- Written task:
Return the material below verbatim, starting with the line that contains "Mask every instance" and going on through the end of the material.

- Material provided:

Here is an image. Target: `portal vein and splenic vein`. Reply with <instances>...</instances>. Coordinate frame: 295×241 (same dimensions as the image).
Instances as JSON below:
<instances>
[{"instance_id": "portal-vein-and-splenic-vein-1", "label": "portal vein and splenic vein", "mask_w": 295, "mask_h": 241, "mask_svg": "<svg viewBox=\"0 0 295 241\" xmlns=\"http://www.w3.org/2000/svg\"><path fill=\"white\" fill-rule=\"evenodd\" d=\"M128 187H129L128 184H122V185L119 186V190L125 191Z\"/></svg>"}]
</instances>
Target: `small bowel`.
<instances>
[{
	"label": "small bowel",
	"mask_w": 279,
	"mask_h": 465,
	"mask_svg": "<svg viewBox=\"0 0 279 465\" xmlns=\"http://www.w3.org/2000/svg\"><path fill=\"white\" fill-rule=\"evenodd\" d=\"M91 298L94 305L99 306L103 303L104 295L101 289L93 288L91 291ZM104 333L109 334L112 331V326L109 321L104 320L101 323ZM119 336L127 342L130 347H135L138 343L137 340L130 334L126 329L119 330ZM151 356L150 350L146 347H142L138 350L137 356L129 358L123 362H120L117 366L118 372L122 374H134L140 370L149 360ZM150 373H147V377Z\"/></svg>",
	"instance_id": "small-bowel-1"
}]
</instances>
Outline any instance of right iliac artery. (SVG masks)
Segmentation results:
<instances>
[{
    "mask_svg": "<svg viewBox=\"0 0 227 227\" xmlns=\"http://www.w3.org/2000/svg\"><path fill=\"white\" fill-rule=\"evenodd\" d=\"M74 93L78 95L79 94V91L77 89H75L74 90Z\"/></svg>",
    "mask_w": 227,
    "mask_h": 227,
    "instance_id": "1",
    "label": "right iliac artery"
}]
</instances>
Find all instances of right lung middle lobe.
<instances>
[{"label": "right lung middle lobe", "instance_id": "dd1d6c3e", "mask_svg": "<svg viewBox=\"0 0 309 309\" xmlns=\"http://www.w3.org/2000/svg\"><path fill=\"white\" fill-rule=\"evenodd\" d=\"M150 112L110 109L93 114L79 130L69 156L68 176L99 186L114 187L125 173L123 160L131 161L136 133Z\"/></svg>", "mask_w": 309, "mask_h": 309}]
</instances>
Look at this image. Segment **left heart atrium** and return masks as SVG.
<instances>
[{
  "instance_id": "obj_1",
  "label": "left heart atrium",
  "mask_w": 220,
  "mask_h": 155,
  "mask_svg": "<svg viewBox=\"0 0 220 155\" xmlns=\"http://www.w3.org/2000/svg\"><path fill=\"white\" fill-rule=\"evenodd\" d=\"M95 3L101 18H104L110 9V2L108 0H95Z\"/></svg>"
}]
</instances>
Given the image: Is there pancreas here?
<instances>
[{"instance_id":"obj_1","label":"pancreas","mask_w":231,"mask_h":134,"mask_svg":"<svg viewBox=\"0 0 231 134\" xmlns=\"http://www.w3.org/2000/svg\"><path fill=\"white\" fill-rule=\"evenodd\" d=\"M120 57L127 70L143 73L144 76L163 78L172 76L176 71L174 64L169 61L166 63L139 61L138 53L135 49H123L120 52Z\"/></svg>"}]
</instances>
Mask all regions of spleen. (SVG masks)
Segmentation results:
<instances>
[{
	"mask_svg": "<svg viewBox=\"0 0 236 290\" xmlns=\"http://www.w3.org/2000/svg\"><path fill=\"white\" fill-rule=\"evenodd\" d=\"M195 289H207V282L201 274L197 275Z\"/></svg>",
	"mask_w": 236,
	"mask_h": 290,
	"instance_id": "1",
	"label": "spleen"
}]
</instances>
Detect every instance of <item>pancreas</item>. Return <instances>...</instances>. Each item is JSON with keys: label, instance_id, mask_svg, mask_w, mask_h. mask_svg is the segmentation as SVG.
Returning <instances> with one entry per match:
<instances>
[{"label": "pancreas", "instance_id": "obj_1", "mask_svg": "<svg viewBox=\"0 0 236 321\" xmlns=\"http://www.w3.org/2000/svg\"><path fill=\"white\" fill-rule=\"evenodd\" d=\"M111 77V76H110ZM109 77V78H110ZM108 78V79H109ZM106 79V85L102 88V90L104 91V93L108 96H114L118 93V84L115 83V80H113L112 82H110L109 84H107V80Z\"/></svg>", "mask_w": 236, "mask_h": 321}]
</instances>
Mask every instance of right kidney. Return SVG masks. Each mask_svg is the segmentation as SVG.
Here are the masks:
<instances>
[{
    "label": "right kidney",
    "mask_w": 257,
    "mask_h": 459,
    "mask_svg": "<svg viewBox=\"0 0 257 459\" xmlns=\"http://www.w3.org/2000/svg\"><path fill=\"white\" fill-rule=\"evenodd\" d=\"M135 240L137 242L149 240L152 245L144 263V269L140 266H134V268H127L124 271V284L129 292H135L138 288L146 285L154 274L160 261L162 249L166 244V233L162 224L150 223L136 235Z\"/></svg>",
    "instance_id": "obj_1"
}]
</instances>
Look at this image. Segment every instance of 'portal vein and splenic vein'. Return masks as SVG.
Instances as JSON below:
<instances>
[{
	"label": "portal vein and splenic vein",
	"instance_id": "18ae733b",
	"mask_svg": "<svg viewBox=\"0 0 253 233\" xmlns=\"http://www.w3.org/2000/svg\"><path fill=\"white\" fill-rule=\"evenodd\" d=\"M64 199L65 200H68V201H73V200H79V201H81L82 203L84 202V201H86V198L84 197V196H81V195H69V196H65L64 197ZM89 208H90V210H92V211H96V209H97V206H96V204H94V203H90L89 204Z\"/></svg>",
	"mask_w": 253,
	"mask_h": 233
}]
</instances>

- Result for this exercise:
Mask every instance of right kidney. Return SVG masks. Each mask_svg is the segmentation as SVG.
Here are the masks:
<instances>
[{
    "label": "right kidney",
    "mask_w": 257,
    "mask_h": 459,
    "mask_svg": "<svg viewBox=\"0 0 257 459\" xmlns=\"http://www.w3.org/2000/svg\"><path fill=\"white\" fill-rule=\"evenodd\" d=\"M135 240L137 242L149 240L152 245L144 263V269L140 266H134V268H127L124 271V284L129 292H135L138 288L146 285L154 274L160 261L162 249L166 244V233L162 224L150 223L136 235Z\"/></svg>",
    "instance_id": "obj_1"
}]
</instances>
Look at this image. Segment every instance of 'portal vein and splenic vein'. Return masks as SVG.
Instances as JSON below:
<instances>
[{
	"label": "portal vein and splenic vein",
	"instance_id": "18ae733b",
	"mask_svg": "<svg viewBox=\"0 0 253 233\" xmlns=\"http://www.w3.org/2000/svg\"><path fill=\"white\" fill-rule=\"evenodd\" d=\"M64 199L65 200H68V201H73V200H79V201H81L82 203L84 202V201H86V198L84 197V196H81V195H69V196H65L64 197ZM89 208H90V210H92V211H96V209H97V206H96V204H94V203H90L89 204Z\"/></svg>",
	"mask_w": 253,
	"mask_h": 233
}]
</instances>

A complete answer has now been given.